start EXTRACTED ENTRIES

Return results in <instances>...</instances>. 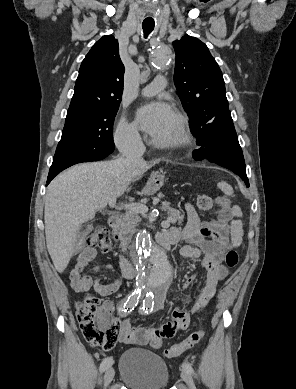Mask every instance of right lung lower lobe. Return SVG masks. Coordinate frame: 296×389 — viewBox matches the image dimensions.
Masks as SVG:
<instances>
[{
  "label": "right lung lower lobe",
  "mask_w": 296,
  "mask_h": 389,
  "mask_svg": "<svg viewBox=\"0 0 296 389\" xmlns=\"http://www.w3.org/2000/svg\"><path fill=\"white\" fill-rule=\"evenodd\" d=\"M62 170V168H50V171H49V175H48V179H47V184L50 183V181L58 174L60 173Z\"/></svg>",
  "instance_id": "right-lung-lower-lobe-1"
}]
</instances>
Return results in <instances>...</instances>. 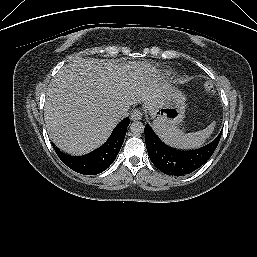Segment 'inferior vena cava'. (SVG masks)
Returning <instances> with one entry per match:
<instances>
[{
  "label": "inferior vena cava",
  "instance_id": "inferior-vena-cava-1",
  "mask_svg": "<svg viewBox=\"0 0 257 257\" xmlns=\"http://www.w3.org/2000/svg\"><path fill=\"white\" fill-rule=\"evenodd\" d=\"M129 115L128 108L124 107L118 110L117 117L121 120Z\"/></svg>",
  "mask_w": 257,
  "mask_h": 257
}]
</instances>
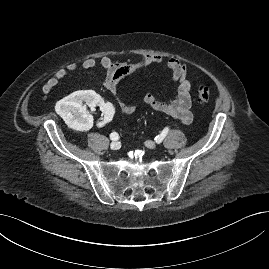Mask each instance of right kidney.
Wrapping results in <instances>:
<instances>
[{
  "label": "right kidney",
  "instance_id": "1",
  "mask_svg": "<svg viewBox=\"0 0 269 269\" xmlns=\"http://www.w3.org/2000/svg\"><path fill=\"white\" fill-rule=\"evenodd\" d=\"M83 102L89 107L98 105L99 111L103 114L93 120L92 116L86 111ZM55 108L65 123L77 130H88L90 128L101 130L111 123L115 113L112 101H102L101 97L93 91H76L57 102Z\"/></svg>",
  "mask_w": 269,
  "mask_h": 269
}]
</instances>
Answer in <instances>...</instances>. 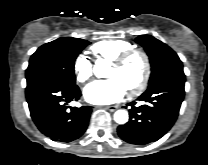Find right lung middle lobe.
<instances>
[{"label": "right lung middle lobe", "mask_w": 208, "mask_h": 165, "mask_svg": "<svg viewBox=\"0 0 208 165\" xmlns=\"http://www.w3.org/2000/svg\"><path fill=\"white\" fill-rule=\"evenodd\" d=\"M88 44L86 40L64 37L42 45L30 58L26 88L42 81L75 85V59Z\"/></svg>", "instance_id": "dd1d6c3e"}]
</instances>
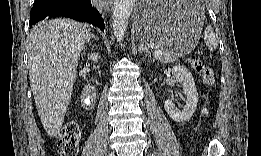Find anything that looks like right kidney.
<instances>
[{
	"label": "right kidney",
	"instance_id": "obj_1",
	"mask_svg": "<svg viewBox=\"0 0 261 156\" xmlns=\"http://www.w3.org/2000/svg\"><path fill=\"white\" fill-rule=\"evenodd\" d=\"M100 56L98 53H91L88 54V59L92 60L93 62H98Z\"/></svg>",
	"mask_w": 261,
	"mask_h": 156
}]
</instances>
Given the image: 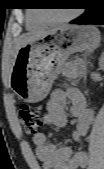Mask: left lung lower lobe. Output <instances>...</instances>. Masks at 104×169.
<instances>
[{"label":"left lung lower lobe","instance_id":"obj_1","mask_svg":"<svg viewBox=\"0 0 104 169\" xmlns=\"http://www.w3.org/2000/svg\"><path fill=\"white\" fill-rule=\"evenodd\" d=\"M89 8L87 11L79 18L71 21V24H96L104 25V8L102 3L98 0H94L92 3L88 4Z\"/></svg>","mask_w":104,"mask_h":169}]
</instances>
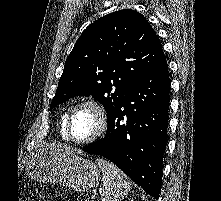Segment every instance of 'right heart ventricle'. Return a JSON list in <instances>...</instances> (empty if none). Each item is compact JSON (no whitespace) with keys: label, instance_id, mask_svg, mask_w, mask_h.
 Here are the masks:
<instances>
[{"label":"right heart ventricle","instance_id":"right-heart-ventricle-1","mask_svg":"<svg viewBox=\"0 0 221 201\" xmlns=\"http://www.w3.org/2000/svg\"><path fill=\"white\" fill-rule=\"evenodd\" d=\"M67 113L68 111H64L61 116H60V120H59V132H60V136L62 137V139L68 141L67 135H66V131H65V123H66V117H67Z\"/></svg>","mask_w":221,"mask_h":201}]
</instances>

end EXTRACTED ENTRIES

- EXERCISE DETAILS -
Copy the data above word for word, starting with the line that contains "Segment every instance" and going on through the end of the data, both ends included. Leave the pictures out of your answer.

- CORRECT RESPONSE -
Segment every instance of 'right heart ventricle'. Return a JSON list in <instances>...</instances> (empty if none). Each item is compact JSON (no whitespace) with keys: label, instance_id, mask_svg, mask_w, mask_h.
 Here are the masks:
<instances>
[{"label":"right heart ventricle","instance_id":"right-heart-ventricle-1","mask_svg":"<svg viewBox=\"0 0 221 201\" xmlns=\"http://www.w3.org/2000/svg\"><path fill=\"white\" fill-rule=\"evenodd\" d=\"M67 113L68 111H64L61 116H60V120H59V132H60V136L62 137V139L68 141L67 135H66V131H65V123H66V117H67Z\"/></svg>","mask_w":221,"mask_h":201}]
</instances>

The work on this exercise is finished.